WHITMAN: Well, he`s not going to say probably much beyond what he said before. But if asked the questions the right way, "Yes" or "No", so he - because he`s probably not going to go much beyond that. There`s a way to ask questions to at least tweak out how much he felt that the obstruction was a real issue.

MELBER: What`s the best question in your mind on that front?

WHITMAN: Is it a correct reading of his statement that if he could - if they could have absolved the President of obstruction, but they didn`t go that far. Is that correct reading to mean that they found some substance there for obstruction?

MELBER: Right. Substance also known as criminal evidence--

WHITMAN: Yes--

MELBER: --against the sitting President.

WHITMAN: I`m that`s the - to me the biggest thing that--

MELBER: Yes, that`s not nothing.

WHITMAN: --worries me, the longest - the big long term damage is what`s being done to what you were talking about to the people`s confidence in our underlying government and our institutions of government and the rule of law. Because it`s being - the rule of law is being play - just blown away every day by this administration. And that to me is a very troubling thing when people start to lose faith in that.

_SUPPLIED DATA:_

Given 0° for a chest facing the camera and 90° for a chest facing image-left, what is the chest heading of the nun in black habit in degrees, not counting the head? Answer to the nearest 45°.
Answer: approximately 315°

_EXERCISES TO COMPLETE:_
(1) Sum up the interview excerpt in two sentences.
(2) Reproduce the part of the interview excerpt starting with "WHITMAN: Is it" and going on through "faith in that.".
(3) Go on with the interview excerpt from the point where it stops.
The lines aren't needed for any of this.

_EXPECTED RESPONSES:_
(1) Whitman suggests asking a yes-or-no question about whether declining to absolve the President of obstruction means some substance for obstruction was found, and Melber calls that substance criminal evidence against the sitting President. Whitman says the biggest long-term damage is to people's confidence in the government, its institutions and the rule of law, which Whitman says this administration is blowing away every day.

(2)
WHITMAN: Is it a correct reading of his statement that if he could - if they could have absolved the President of obstruction, but they didn`t go that far. Is that correct reading to mean that they found some substance there for obstruction?

MELBER: Right. Substance also known as criminal evidence--

WHITMAN: Yes--

MELBER: --against the sitting President.

WHITMAN: I`m that`s the - to me the biggest thing that--

MELBER: Yes, that`s not nothing.

WHITMAN: --worries me, the longest - the big long term damage is what`s being done to what you were talking about to the people`s confidence in our underlying government and our institutions of government and the rule of law. Because it`s being - the rule of law is being play - just blown away every day by this administration. And that to me is a very troubling thing when people start to lose faith in that.

(3)
MELBER: Really, really clearly put in a fitting point for us to reflect on and pause on. Christine Todd Whitman and Mike Lupica, thank you. Professor Greer, stick around there`s some other news we want to get to.

As I mentioned, we have a senator in 2020 candidate Cory Booker who will join me live after the break. And a lot more in the show, because we are six days out from the Mueller hearings, but in a way, part of the Mueller hearing began today. I have new reporting on that. We`ll explain Mueller`s former boss also spotted doing what? Well dining with Kellyanne Conway. We`ll get into that.

And Trump vows immigration raids as Democrats authorize new subpoenas on immigration. Plus, a first-timer on THE BEAT, the guy with the big ideas and the money 2020 candidate Andrew Yang, joins me later in the show. So stay tuned. I`m Ari Melber, you`re watching THE BEAT on MSNBC.

(COMMERCIAL BREAK)

MELBER: Welcome back to THE BEAT. Well, we`ve been following some developing stories. Late today, the President holding an unusual press conference to announce a surrender, after a rebuke by the Supreme Court over the citizenship question, and he was joined by his Attorney General Bill Barr.

Now in a moment, Senator Cory Booker is here with me live on the story. But take a listen to Mr. Barr claiming the administration never actually considered adding the citizenship question I should say to the census by Executive Fiat.

(BEGIN VIDEO CLIP)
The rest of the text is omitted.